Required work →
Report how many lines of the listing below include the word "xmlns". Give nothing but the number.

Data extracts →

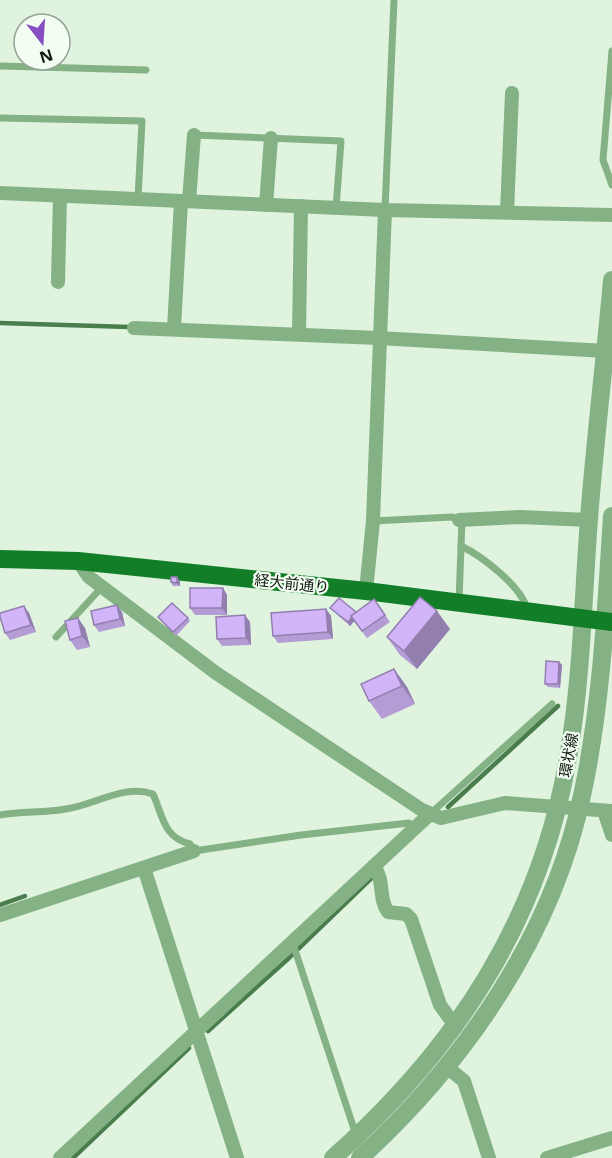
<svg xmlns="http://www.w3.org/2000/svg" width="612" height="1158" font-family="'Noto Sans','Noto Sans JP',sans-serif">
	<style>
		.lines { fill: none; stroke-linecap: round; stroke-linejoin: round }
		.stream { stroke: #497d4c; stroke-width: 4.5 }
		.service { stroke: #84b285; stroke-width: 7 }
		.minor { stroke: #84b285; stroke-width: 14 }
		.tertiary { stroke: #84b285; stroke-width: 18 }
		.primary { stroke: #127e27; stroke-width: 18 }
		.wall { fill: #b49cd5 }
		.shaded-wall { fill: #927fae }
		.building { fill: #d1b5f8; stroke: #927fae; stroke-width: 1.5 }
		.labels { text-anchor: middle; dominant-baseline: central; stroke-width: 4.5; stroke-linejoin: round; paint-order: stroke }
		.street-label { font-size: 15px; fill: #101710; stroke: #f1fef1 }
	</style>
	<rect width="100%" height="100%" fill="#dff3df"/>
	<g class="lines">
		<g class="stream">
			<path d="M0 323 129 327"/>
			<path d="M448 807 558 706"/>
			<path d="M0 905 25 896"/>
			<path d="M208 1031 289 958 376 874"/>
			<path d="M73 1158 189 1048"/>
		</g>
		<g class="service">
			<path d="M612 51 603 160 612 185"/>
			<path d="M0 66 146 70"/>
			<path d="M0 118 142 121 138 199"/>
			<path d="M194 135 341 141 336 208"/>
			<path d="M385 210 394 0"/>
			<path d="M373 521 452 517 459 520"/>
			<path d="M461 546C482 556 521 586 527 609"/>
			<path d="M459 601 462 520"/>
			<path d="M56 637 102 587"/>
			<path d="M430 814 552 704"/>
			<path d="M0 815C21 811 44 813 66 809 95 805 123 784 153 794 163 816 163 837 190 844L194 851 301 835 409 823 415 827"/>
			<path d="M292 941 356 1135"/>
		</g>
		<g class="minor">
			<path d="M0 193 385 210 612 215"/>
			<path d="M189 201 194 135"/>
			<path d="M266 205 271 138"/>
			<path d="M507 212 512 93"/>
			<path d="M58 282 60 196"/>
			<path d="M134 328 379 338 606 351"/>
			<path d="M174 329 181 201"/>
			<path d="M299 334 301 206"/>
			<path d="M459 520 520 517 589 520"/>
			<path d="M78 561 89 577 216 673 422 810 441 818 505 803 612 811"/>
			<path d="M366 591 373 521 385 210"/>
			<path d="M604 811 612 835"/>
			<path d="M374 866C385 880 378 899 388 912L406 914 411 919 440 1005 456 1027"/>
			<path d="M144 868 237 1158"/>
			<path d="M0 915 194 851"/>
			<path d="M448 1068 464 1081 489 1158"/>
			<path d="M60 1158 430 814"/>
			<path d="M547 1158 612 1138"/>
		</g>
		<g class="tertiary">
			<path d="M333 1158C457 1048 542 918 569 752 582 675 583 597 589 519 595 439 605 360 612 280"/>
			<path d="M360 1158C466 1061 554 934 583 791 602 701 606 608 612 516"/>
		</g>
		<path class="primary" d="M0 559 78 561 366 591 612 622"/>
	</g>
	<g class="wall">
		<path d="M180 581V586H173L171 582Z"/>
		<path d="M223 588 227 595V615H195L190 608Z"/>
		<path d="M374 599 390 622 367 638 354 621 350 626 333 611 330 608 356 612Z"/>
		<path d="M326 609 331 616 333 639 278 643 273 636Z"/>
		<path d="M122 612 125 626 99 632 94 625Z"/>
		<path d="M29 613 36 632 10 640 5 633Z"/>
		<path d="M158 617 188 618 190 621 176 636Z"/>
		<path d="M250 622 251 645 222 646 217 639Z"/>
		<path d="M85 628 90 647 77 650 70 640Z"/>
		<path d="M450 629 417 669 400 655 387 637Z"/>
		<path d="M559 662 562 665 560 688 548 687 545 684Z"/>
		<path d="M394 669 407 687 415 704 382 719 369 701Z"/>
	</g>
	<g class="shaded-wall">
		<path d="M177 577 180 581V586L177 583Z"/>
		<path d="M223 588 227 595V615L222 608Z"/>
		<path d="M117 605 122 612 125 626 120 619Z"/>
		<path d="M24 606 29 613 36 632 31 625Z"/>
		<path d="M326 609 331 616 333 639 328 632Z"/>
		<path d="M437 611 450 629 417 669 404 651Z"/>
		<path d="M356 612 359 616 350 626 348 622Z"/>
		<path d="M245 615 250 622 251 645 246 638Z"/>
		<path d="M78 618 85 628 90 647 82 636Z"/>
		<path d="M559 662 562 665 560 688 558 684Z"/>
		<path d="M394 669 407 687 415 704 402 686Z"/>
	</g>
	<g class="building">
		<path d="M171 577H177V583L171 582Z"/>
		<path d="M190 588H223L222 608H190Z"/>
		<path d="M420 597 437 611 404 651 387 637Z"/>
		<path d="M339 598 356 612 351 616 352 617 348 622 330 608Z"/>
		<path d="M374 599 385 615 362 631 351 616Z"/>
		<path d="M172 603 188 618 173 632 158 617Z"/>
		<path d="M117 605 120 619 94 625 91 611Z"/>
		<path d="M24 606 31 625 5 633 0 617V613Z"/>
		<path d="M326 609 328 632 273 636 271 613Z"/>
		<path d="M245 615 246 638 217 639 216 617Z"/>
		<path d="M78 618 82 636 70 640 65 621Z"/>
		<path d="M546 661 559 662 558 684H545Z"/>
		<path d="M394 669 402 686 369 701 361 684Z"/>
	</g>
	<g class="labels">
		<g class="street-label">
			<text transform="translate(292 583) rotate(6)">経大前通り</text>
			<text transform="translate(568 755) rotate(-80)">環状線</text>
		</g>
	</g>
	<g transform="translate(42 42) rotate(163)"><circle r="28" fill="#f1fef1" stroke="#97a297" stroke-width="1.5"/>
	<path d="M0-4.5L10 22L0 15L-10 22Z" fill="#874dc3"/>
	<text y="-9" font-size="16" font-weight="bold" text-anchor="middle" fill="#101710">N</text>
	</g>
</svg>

---

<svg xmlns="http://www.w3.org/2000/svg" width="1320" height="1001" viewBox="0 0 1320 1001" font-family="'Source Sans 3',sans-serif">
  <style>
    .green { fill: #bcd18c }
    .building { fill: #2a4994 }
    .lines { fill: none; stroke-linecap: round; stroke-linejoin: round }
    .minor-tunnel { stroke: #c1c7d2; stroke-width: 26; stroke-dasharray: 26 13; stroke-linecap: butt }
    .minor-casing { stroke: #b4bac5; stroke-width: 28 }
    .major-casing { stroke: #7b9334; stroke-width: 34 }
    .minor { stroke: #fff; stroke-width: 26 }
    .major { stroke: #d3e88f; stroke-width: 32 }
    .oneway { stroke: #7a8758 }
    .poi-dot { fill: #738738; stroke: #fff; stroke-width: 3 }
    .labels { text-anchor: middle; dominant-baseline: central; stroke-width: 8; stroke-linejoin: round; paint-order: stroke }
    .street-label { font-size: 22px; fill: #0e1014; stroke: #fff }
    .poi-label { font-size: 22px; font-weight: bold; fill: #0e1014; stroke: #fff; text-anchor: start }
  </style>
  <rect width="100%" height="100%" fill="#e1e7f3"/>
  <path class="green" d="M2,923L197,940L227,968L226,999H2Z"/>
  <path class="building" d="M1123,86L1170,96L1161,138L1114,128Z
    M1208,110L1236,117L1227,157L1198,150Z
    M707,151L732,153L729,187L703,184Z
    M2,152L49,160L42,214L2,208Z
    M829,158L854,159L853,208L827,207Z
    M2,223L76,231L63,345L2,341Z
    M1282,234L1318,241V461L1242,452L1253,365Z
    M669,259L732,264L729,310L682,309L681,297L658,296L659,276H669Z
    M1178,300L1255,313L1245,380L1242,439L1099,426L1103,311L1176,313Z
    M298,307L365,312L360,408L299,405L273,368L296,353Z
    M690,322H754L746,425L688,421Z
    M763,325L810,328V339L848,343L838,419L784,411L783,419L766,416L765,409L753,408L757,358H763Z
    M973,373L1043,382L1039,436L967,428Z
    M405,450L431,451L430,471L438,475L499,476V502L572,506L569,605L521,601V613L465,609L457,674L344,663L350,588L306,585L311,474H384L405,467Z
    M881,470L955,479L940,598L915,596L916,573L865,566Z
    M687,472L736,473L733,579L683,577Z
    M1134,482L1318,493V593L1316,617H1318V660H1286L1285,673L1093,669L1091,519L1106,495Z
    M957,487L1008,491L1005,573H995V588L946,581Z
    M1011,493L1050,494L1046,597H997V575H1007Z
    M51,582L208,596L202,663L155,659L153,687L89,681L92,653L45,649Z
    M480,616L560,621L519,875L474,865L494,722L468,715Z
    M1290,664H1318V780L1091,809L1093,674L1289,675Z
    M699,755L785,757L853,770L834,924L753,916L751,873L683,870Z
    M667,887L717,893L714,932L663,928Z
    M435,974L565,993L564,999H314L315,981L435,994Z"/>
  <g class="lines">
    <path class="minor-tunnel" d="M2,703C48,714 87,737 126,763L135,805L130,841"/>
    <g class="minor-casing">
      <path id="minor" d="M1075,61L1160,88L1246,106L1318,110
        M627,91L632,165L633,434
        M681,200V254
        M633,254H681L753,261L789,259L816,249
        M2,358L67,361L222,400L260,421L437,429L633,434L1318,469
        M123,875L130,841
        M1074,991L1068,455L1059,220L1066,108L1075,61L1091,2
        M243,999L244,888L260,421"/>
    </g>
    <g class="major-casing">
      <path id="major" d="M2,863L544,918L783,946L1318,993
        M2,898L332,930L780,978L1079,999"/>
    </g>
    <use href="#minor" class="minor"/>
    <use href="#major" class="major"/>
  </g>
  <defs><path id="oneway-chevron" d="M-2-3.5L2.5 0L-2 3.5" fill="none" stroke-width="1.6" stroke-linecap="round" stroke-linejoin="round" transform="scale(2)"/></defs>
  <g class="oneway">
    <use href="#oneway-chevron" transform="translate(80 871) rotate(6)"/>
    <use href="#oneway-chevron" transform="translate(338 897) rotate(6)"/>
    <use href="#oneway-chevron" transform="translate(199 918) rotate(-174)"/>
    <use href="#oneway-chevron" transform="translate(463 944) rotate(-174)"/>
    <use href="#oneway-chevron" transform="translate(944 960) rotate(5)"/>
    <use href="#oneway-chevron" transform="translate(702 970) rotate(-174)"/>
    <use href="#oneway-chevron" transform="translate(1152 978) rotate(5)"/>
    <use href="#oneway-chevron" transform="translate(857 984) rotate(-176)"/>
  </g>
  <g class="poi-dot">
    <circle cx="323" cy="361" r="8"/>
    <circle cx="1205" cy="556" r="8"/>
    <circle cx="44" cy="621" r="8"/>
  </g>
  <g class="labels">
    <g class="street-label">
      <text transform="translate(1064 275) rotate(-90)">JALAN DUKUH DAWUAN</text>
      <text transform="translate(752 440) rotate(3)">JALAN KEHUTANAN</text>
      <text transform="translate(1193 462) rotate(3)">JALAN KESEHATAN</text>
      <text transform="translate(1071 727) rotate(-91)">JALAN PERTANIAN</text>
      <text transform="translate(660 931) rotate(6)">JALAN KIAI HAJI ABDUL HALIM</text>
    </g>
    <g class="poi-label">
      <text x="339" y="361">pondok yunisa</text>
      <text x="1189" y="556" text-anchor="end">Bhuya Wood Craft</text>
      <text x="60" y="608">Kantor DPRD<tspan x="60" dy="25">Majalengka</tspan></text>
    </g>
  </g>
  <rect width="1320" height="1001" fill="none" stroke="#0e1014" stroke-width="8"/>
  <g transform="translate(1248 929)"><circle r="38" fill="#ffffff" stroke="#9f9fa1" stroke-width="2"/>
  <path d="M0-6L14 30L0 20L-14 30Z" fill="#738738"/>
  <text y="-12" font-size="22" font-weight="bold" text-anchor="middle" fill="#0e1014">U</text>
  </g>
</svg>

Reply →
2